A few alterblocks events have event_timestamps from before 2001
Open, MediumPublic


mediawiki_history includes 70 events with timestamps before 2001, all of them alterblocks events. For a full list, see this spreadsheet. In addition to the incorrect timestamps, the events all have null event_user_id and event_user_text (even though this should be filled in with the details of the blocking user) and null event_comment (even though many of the blocks had comments).

All of the users concerned seem to have a weird block of one of two types:

Event Timeline

@matmarex mentioned that this is probably related to the fact that you can provide a string as the block length and PHP's date math does something weird with it

Some examples I was thinking about when I said that:

Garbage input to date parsing functions can result in blocks with expirations in the past (usually around 1970 ;) ) or millennia in the future.

I don't know what kind of issues this is causing for you, but I would advise not worrying about it :)

(Your spreadsheet is not accessible btw)

Thank your for the extra context!

I don't know what kind of issues this is causing for you, but I would advise not worrying about it :)

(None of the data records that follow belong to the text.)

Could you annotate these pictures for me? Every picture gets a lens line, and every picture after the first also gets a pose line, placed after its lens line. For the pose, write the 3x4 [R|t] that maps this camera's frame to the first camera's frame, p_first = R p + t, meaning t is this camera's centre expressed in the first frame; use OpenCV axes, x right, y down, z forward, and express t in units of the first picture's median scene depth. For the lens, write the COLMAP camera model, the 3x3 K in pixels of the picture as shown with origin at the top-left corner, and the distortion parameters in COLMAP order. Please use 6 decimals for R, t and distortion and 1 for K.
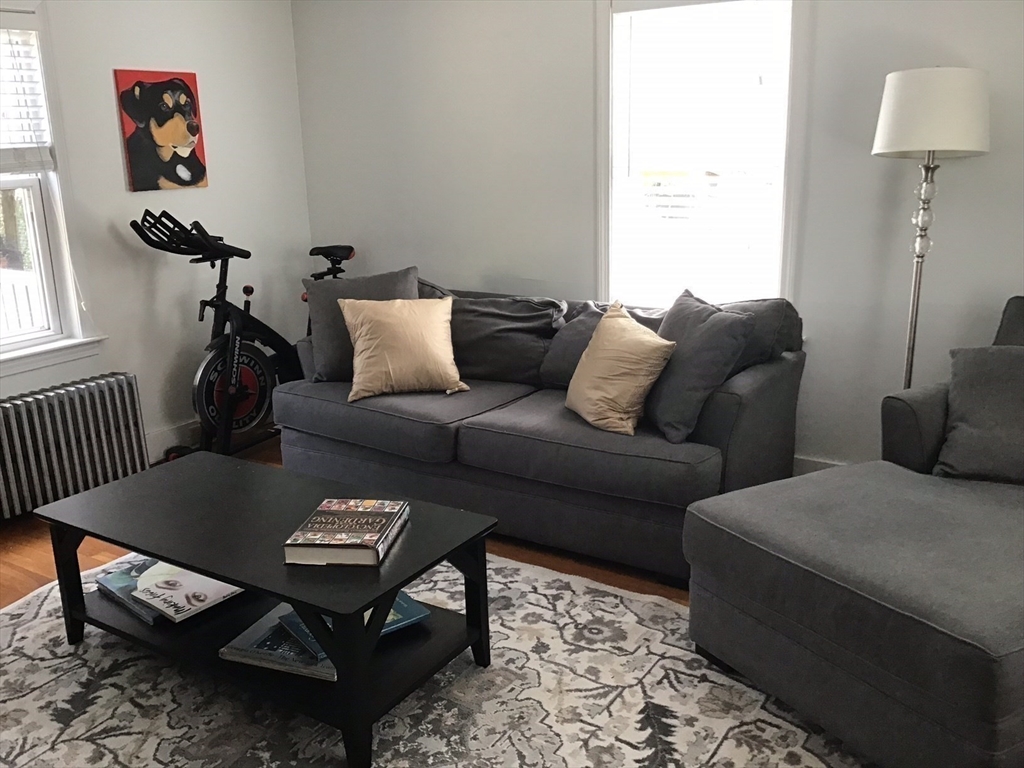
lens RADIAL K [[926.6, 0, 512.0], [0, 926.6, 384.0], [0, 0, 1]] dist [0.042064, -0.008408]
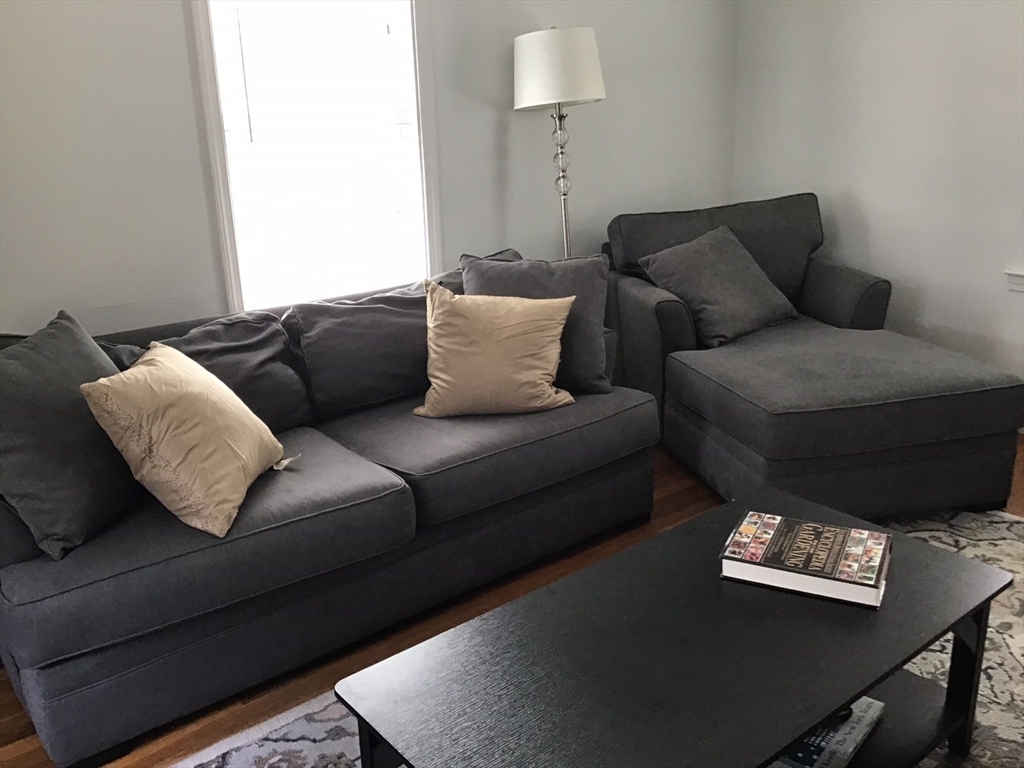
lens RADIAL K [[926.6, 0, 512.0], [0, 926.6, 384.0], [0, 0, 1]] dist [0.042064, -0.008408]
pose [[0.310389, -0.274740, 0.910042, -0.716598], [0.276998, 0.941921, 0.189889, -0.154614], [-0.909357, 0.193140, 0.368464, 0.689404]]
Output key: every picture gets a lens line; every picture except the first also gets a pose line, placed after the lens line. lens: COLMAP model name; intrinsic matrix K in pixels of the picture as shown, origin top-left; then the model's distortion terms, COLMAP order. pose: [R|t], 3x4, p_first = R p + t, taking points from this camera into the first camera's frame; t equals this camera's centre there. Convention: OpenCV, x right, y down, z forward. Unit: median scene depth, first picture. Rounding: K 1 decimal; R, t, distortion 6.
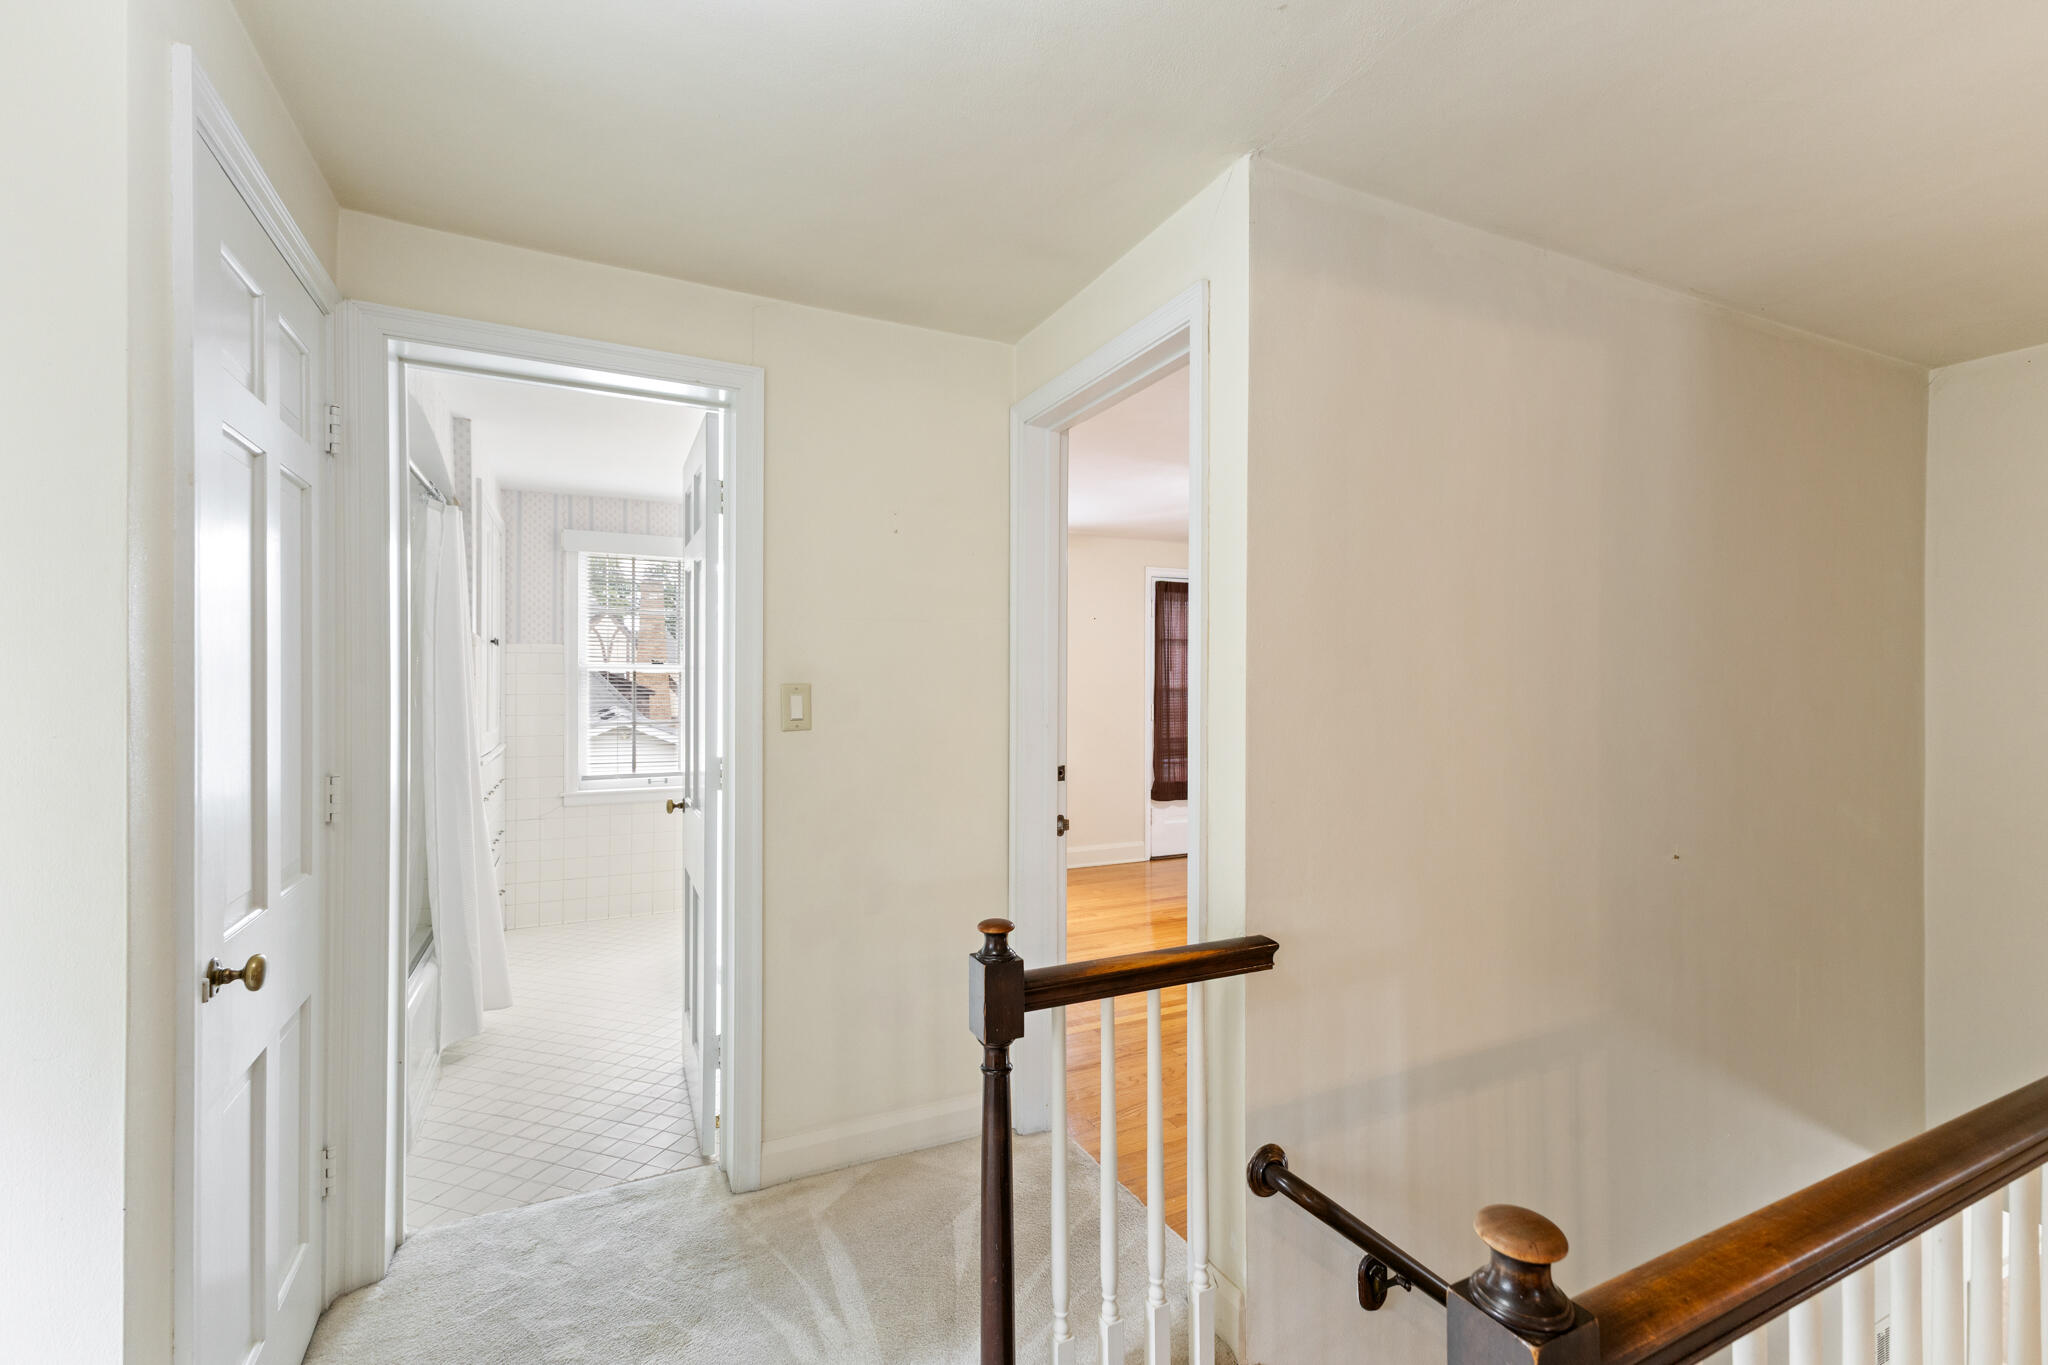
lens RADIAL K [[886.6, 0, 1024.0], [0, 886.6, 682.5], [0, 0, 1]] dist [0.018656, -0.008329]
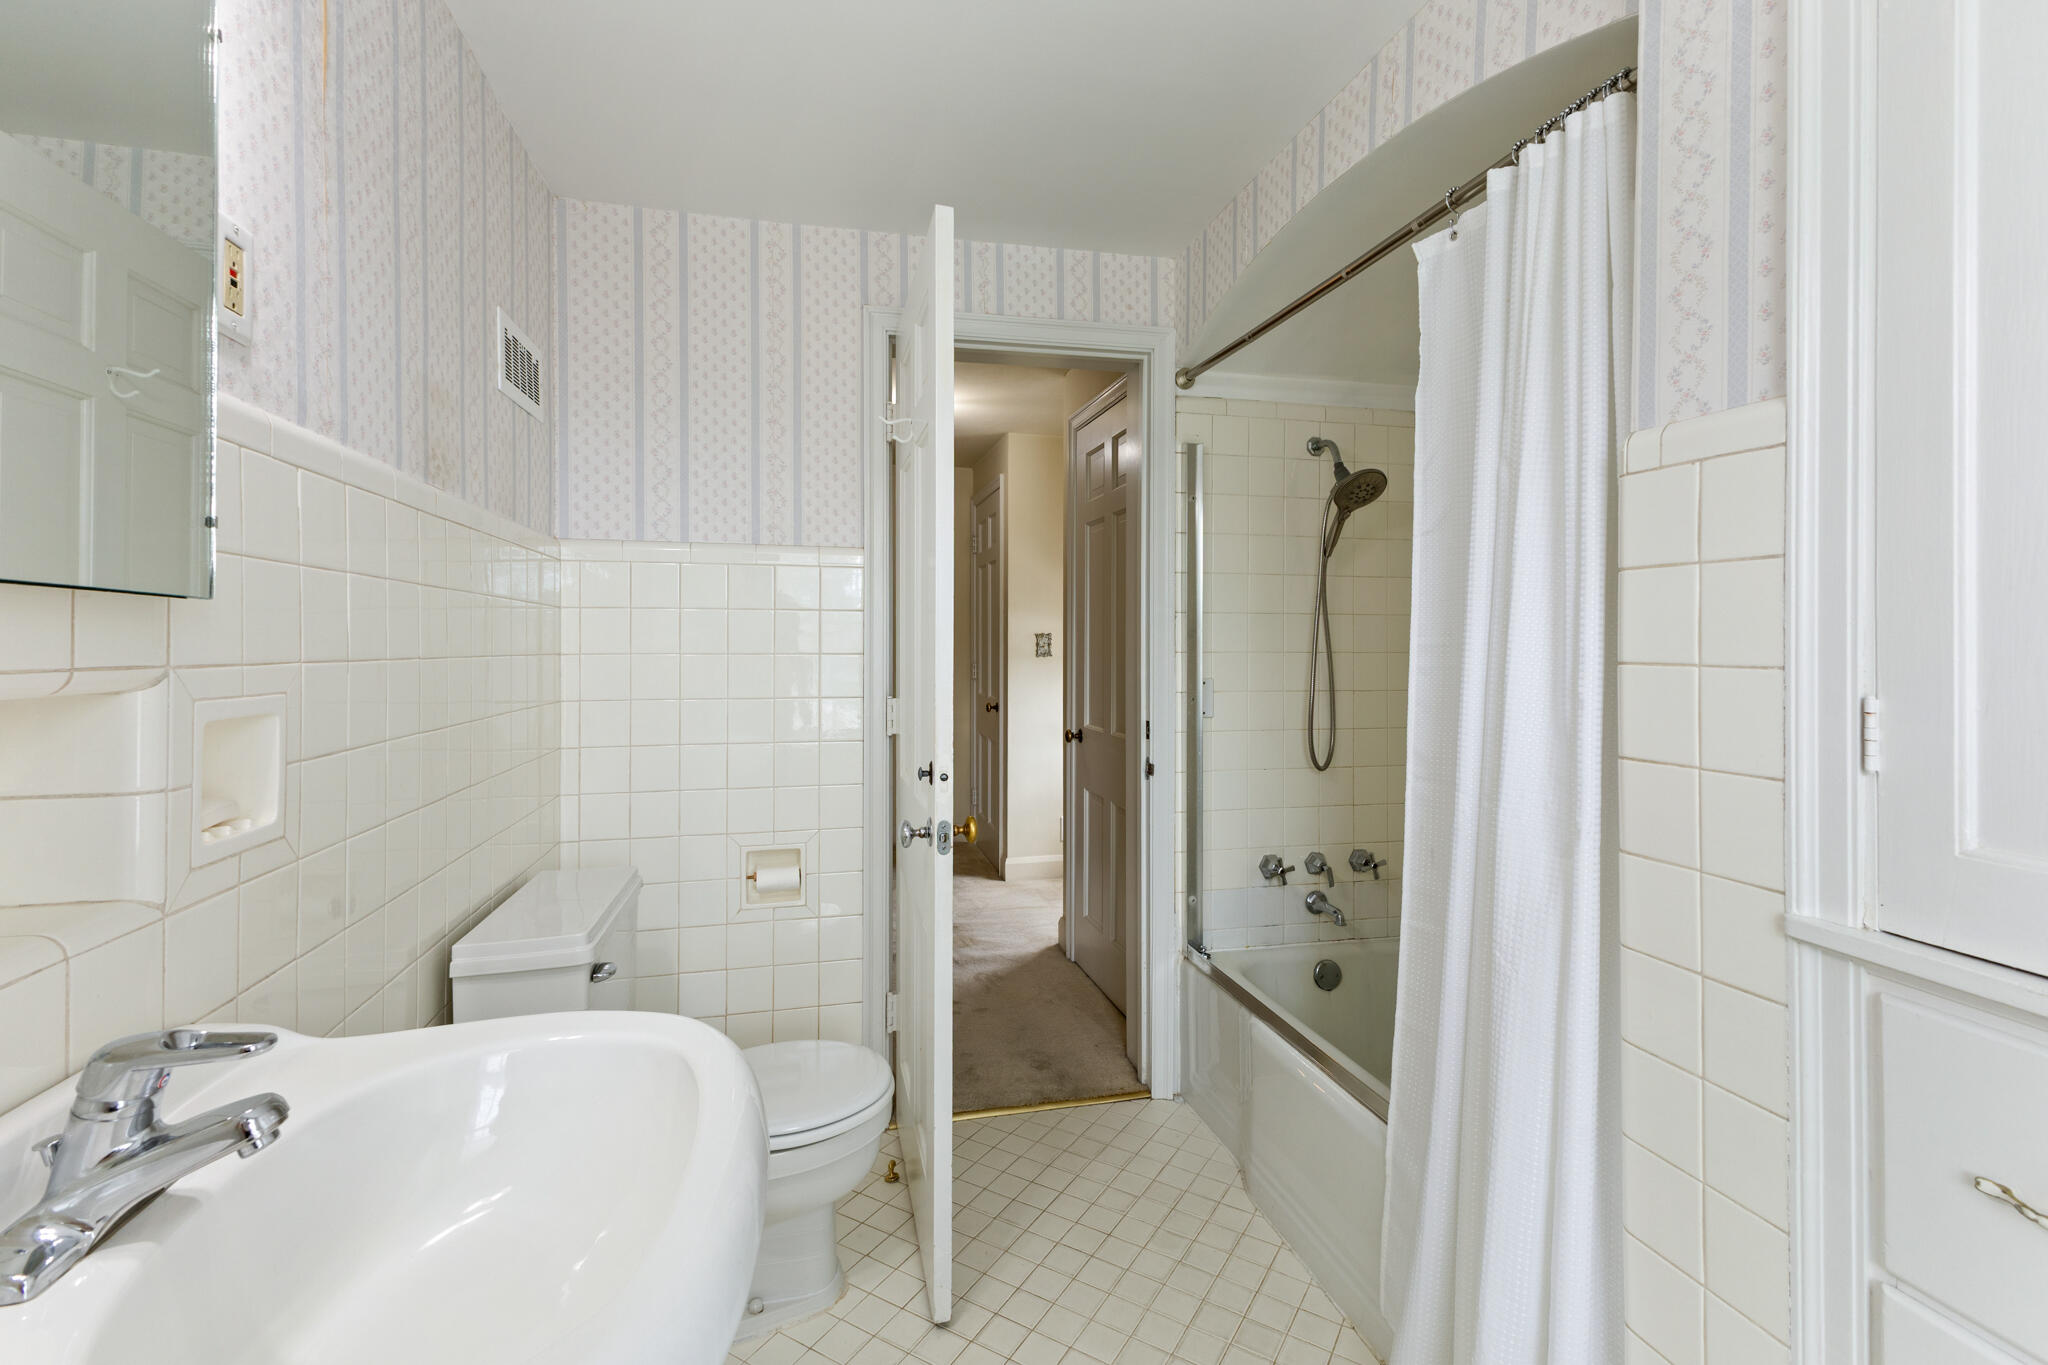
lens RADIAL K [[886.6, 0, 1024.0], [0, 886.6, 682.5], [0, 0, 1]] dist [0.018656, -0.008329]
pose [[-0.978633, -0.008660, 0.205433, -0.560855], [-0.000021, 0.999117, 0.042017, 0.005256], [-0.205616, 0.041115, -0.977769, 1.592015]]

Well, there's no issue with the expiration times being weird and long or even in the past (which is just reality); it's that those weird expiration times seem to cause this dataset to incorrectly state the time when the block was applied. And indeed, the number of affected rows is very small, but looking at it might illuminate other issues in the data generation process (not to mention save data users from having to constantly add where event_timestamp > "2001" to queries 🙂).

(Your spreadsheet is not accessible btw)

Fixed, sorry!

Thanks @Neil_P._Quinn_WMF and @matmarex :)
This error is indeed related to wrong filtering of weird block-expirations.
A patch fixing this and more should come in the relatively near future, as there are other issues with user-alterblocks events.

fdans triaged this task as Medium priority.Mar 25 2019, 3:59 PM
fdans moved this task from Incoming to Data Quality on the Analytics board.

I haven't have time to fix this with this bunch of changes. Keeping it in backlog of things to do for mediawiki_history.